_TEXTO EXTRAÍDO:_

La extraordinaria vida de San Agustín se desdobla ante nosotros en documentos de riqueza sin rival, y no tenemos información de ningún otro carácter de la antigüedad comparable al de las Confesiones, que relatan la conmovedora historia de su alma; las Retractationes, que exponen la historia de su mente; y la Vida de San Agustín, escrita por su amigo Posidio, que nos habla del apostolado del santo. Nos limitaremos a esbozar los tres periodos de esta extraordinaria vida: 1) el gradual retorno a la Fe del joven descarriado; 2) el desarrollo doctrinal del filósofo cristiano hasta el momento de su episcopado; 3) su llegada al trono episcopal de Hipona.

l. Desde su "nacimiento hasta su conversión (354-386)

Agustín nació en Tagaste el 13 de noviembre de 354. Tagaste, hoy Souk Ahras, a unas sesenta millas de Bona (la antigua Hippo-Regius), era por aquel tiempo una ciudad pequeña y libre de la Numidia preconsular que se había convertido recientemente del donatismo. Su familia no era rica aunque sí eminentemente respetable, y su padre, Patricio, uno de los decuriones de la ciudad, todavía era pagano; sin embargo, las admirables virtudes que hicieron de Mónica el ideal de madre cristiana consiguieron, a la larga, que su esposo recibiera la gracia del bautismo y una muerte santa, alrededor del año 371.

Agustín recibió una educación cristiana. Su madre hizo que fuera señalado con la cruz e inscrito entre los catecúmenos. Una vez, estando muy enfermo pidió el bautismo pero pronto pasó todo peligro y difirió recibir el sacramento, cediendo así a una deplorable costumbre de la época. Su asociación con hombres de oración dejó profundamente grabadas en su alma tres grandes ideas: La Divina Providencia, la vida futura con terribles sanciones y, sobre todo, Cristo Salvador. Desde mi más tierna infancia llevaba dentro de lo más profundo de mi ser, mamado con la leche de mi madre, el nombre de mi Salvador, Vuestro Hijo; lo guardé en lo más recóndito de mi corazón; y aún cuando todo lo que ante mí se presentaba sin ese Divino Nombre, aunque fuese elegante, estuviera bien escrito e incluso repleto de verdades, no fue bastante para arrebatarme de Vos (Confesiones).

Pero una enorme crisis moral e intelectual sofocó todos estos sentimientos cristianos durante cierto tiempo, siendo el corazón el primer punto de ataque.

Patricio, orgulloso del éxito de su hijo en las escuelas de Tagaste y Madaura decidió enviarlo a Cartago a prepararse para una carrera forense; mas, desgraciadamente, se necesitaban varios meses para reunir los medios precisos y Agustín tuvo que pasar en Tagaste el decimosexto año de su vida disfrutando de un ocio que resultó ser fatal para su virtud, pues se entregó al placer con toda la vehemencia de una naturaleza ardiente. Al principio rezaba, pero sin el sincero deseo de ser escuchado, y cuando llegó a Cartago a finales del año 370 todas las circunstancias tendían a apartarlo de su verdadero camino: las muchas seducciones de la gran ciudad, aún medio pagana, el libertinaje de otros estudiantes, los teatros, la embriaguez de su éxito literario y el orgulloso deseo de ser el primero en todo, incluso en el mal. Al poco tiempo se vio obligado a confesarle a Mónica que se había metido en una relación pecaminosa con la persona que dio a luz a su hijo (372), el hijo de su pecado, un enredo del que tan sólo se redimió a sí mismo en Milán, al cabo de quince años de esclavitud.

_DATOS DEL EJERCICIO:_
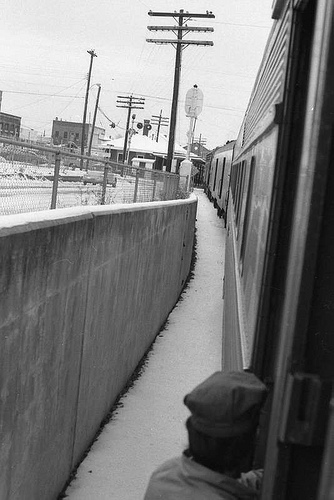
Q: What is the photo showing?
A: It is showing a train station.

_OBJETIVO DEL EJERCICIO:_
Resuma en forma de lista el párrafo del texto sobre San Agustín que comienza con «Agustín nació en Tagaste» y conserve sus datos principales.

_RESPUESTA DE LA TAREA:_
- Agustín nació en Tagaste el 13 de noviembre de 354.
- Tagaste, hoy Souk Ahras, estaba a unas sesenta millas de Bona (la antigua Hippo-Regius). Era entonces una ciudad pequeña y libre de la Numidia preconsular, convertida recientemente del donatismo.
- Su familia no era rica, pero sí eminentemente respetable.
- Su padre, Patricio, uno de los decuriones de la ciudad, todavía era pagano.
- Las virtudes de Mónica, ideal de madre cristiana, lograron que Patricio recibiera el bautismo y tuviera una muerte santa hacia el año 371.